**EXTRACT:**
____

PASS <2000? [Software]

posted by Helmut Homepage – Vienna, Austria, 2020-05-17 14:34  – Posting: # 21447
Views: 1,068

Dear all,

due to Detlew’s detective work (THX!) I see it clearer now. Seems that it was a bug in earlier versions.

“Equivalence Tests for the Ratio of Two Means in a Higher-Order Cross-Over Design (Log-Normal Data)” were added in PASS v14. Although nothing is stated about an improvement/update in later versions, according to the online manual (identical to the one which came with the PASS 2020 Trial) I could reproduce the examples with the internal function power.PASS() of PowerTOST. Code upon request.
All examples for ABE {0.8000|1.2500}, α 0.05.

Example 1 – Finding Power: ABB|BAA (Manual 545-9)
 CV  N reported shifted    nct  exact PT.shifted PT.nct PT.exact
0.4 10   0.0000  0.0000 0.0000 0.0299     0.0000 0.0000   0.0285
0.4 20   0.3051  0.3051 0.3111 0.3120     0.3060 0.3118   0.3126
0.4 30   0.5858  0.5858 0.5887 0.5887     0.5861 0.5889   0.5889
0.4 40   0.7483  0.7483 0.7501 0.7501     0.7484 0.7503   0.7503
0.4 60   0.9035  0.9035 0.9045 0.9045     0.9035 0.9045   0.9045
0.4 80   0.9627  0.9627 0.9633 0.9633     0.9627 0.9634   0.9634

The default in power.PASS() is the approximation by the shifted central t-distribution (method = "shifted"), although the noncentral t (method = "nct") and the exact method by Owen’s Q (method = "exact") are implemented as well. Columns starting with PT give results obtained by power.TOST().
Confirmed that PASS uses the shifted t, which I solely used in the other examples. Good agreement with power.TOST().

Example 2 – Finding Sample Size: ABB|BAA (Manual 545-11)
 CV target  Power reported N1   pwr1 N2   pwr2 PT.N.shifted PT.pwr.shifted PT.N.exact PT.pwr.exact
0.4    0.8 0.8026       45 45 0.8024 46 0.8119           46         0.8119         46       0.8134
0.4    0.9 0.9035       60 60 0.9035 60 0.9035           60         0.9035         60       0.9045

Good agreement (N1) though in practice one would round up to N2 in order to get balanced sequences like in all sample size-functions of PowerTOST.

Example 3 – Validation using Chen et al. (1997): AA|BB|AB|BA (Manual 545-12)

____

**RECORDS SUPPLIED:**
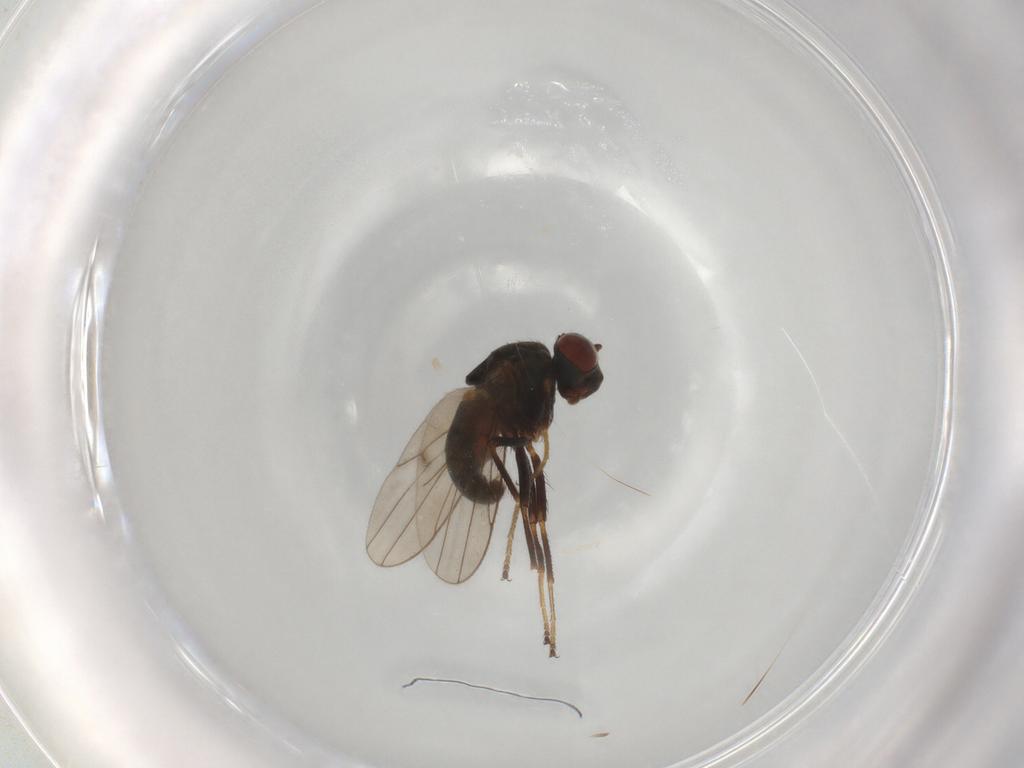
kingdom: Animalia
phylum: Arthropoda
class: Insecta
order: Diptera
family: Ephydridae
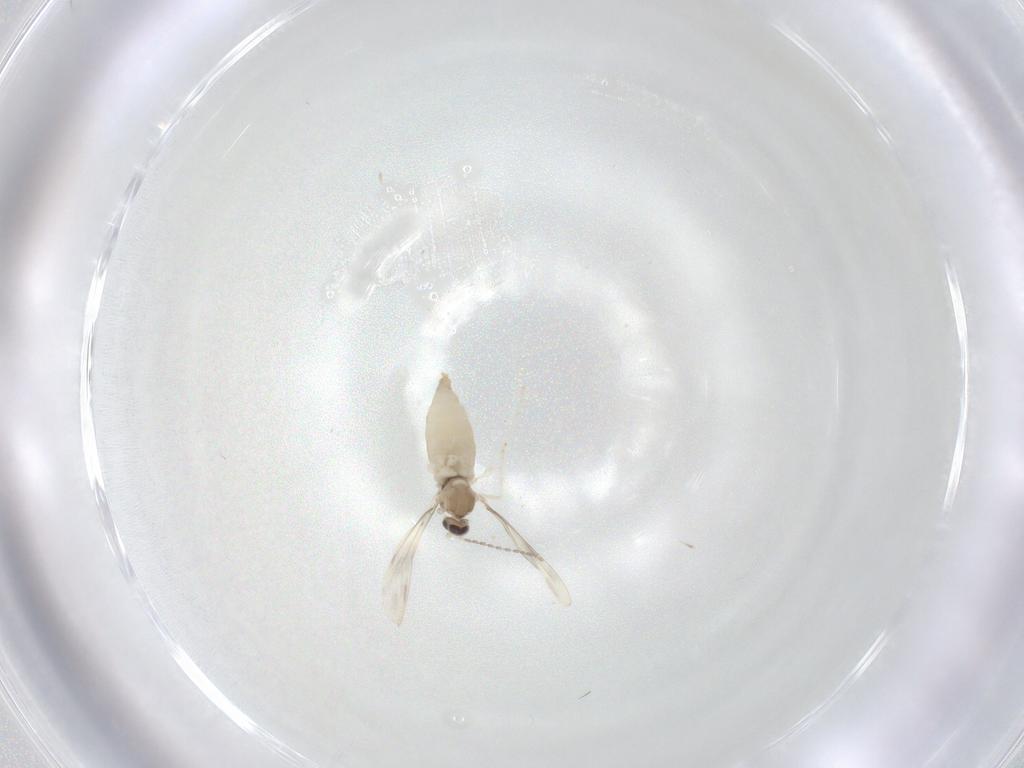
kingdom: Animalia
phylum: Arthropoda
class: Insecta
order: Diptera
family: Cecidomyiidae
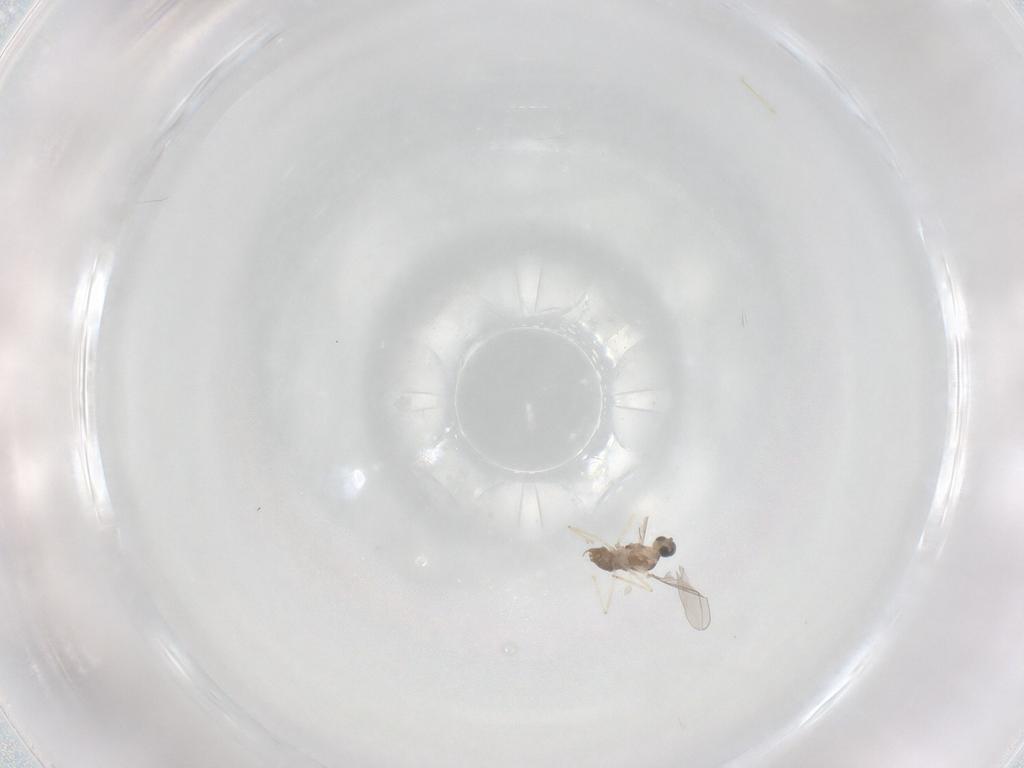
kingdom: Animalia
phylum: Arthropoda
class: Insecta
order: Diptera
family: Cecidomyiidae
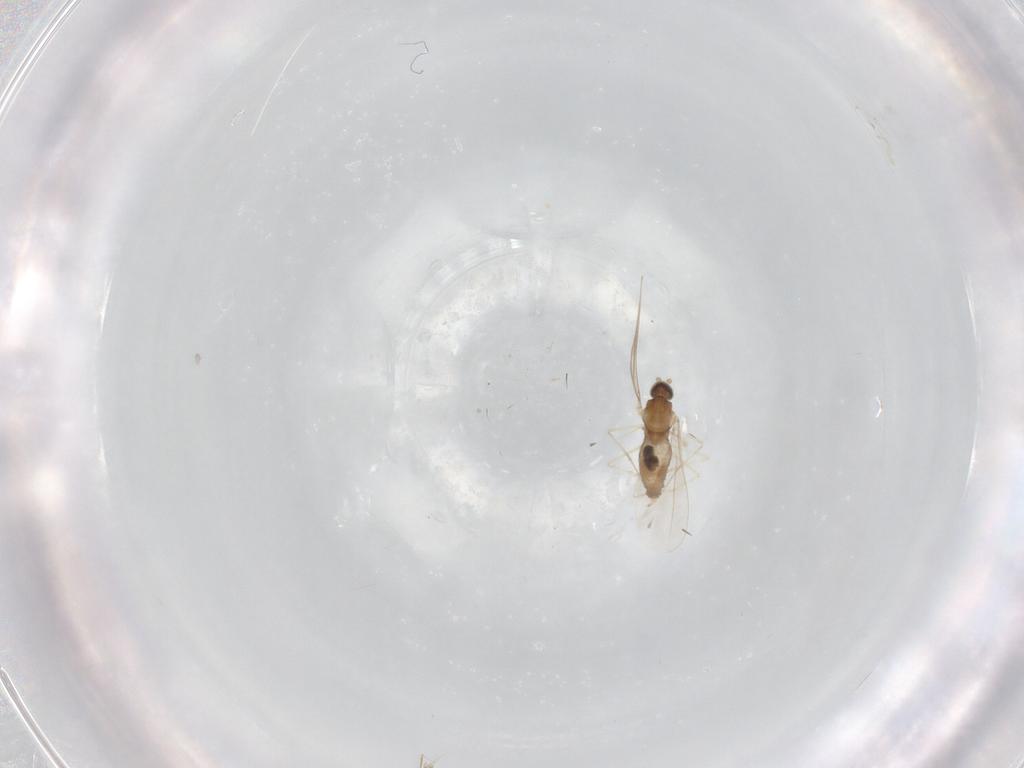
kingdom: Animalia
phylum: Arthropoda
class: Insecta
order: Diptera
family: Sciaridae
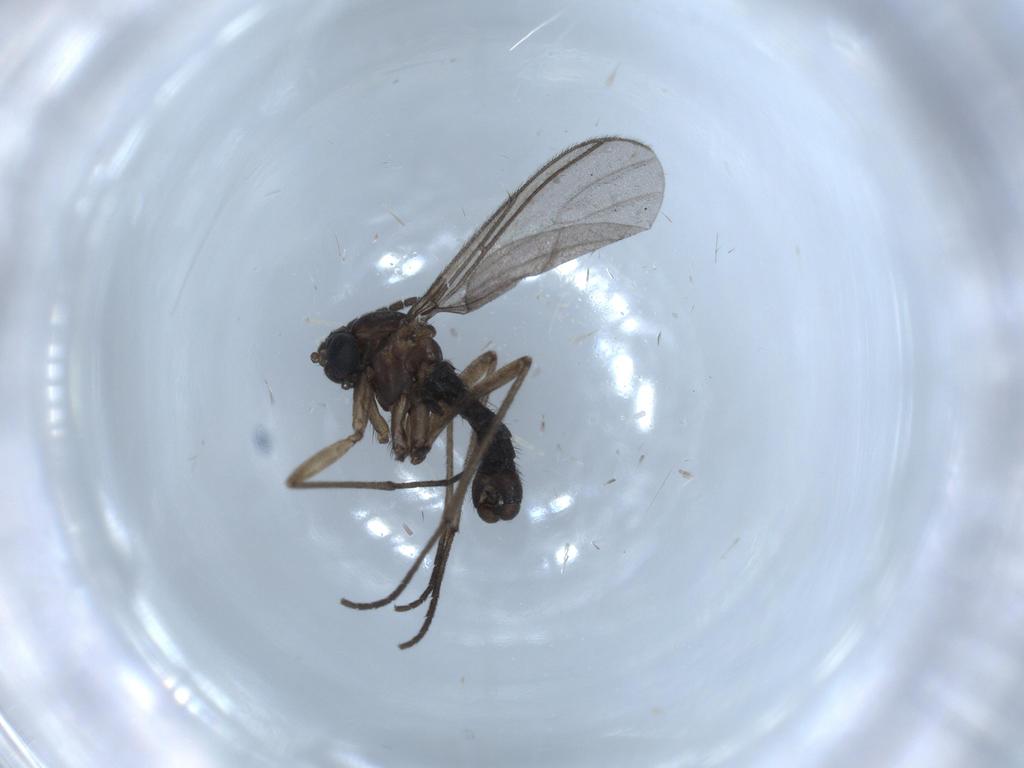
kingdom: Animalia
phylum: Arthropoda
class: Insecta
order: Diptera
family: Sciaridae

____

**PROBLEM:**
Resume the forum post on PASS power calculations after the heading "Example 3 – Validation using Chen et al. (1997)". The records have no connection to the forum post on PASS power calculations.

**REPLY TO THE TASK:**
    SE  CV target  Power reported N1   pwr1 N2   pwr2 PT.N.shifted PT.pwr.shifted PT.N.exact PT.pwr.exact
0.1003 0.1    0.8 0.8106       16 16 0.8106 16 0.8106           16         0.8151         16       0.8239
0.1003 0.1    0.9 0.9085       20 20 0.9085 20 0.9085           20         0.9104         20       0.9192

Good agreement again. Note that in order to reproduce the results of Chen et al. – despite CV is stated in the paper – we have to work with the standard error of residuals. Here it is with 0.1002505 close to the CV of 0.1 but see also there.

Now the troublesome one of the OP.
Example 4; PASS 15.05.5: ABBA|BAAB (SE instead of CV)
    SE  CV target  Power reported N1   pwr1 N2   pwr2 PT.N.shifted PT.pwr.shifted PT.N.exact PT.pwr.exact
0.5329 0.5    0.8 0.8053       54 55 0.8053 56 0.8123           50          0.812         50       0.8128

I could not reproduce it exactly (the different design constants and dfs due to carry-over cut also in) but it explains what is going on in this earlier version of PASS and the discrepancy to sampleN.TOST().

Now what we can expect* in PASS 2000 2020 (and perhaps in a version >15):
Example 5 = 4; PASS 2000 (use CV)
 CV target N1  pwr1 N2  pwr2 PT.N.shifted PT.pwr.shifted PT.N.exact PT.pwr.exact
0.5    0.8 49 0.804 50 0.812           50          0.812         50       0.8128

Seemingly OK.

Conclusion: If you use PASS, update to v2000 v2020. If you are a sponsor receiving a sample size estimation in an earlier version, demand an update (or use PowerTOST :-D).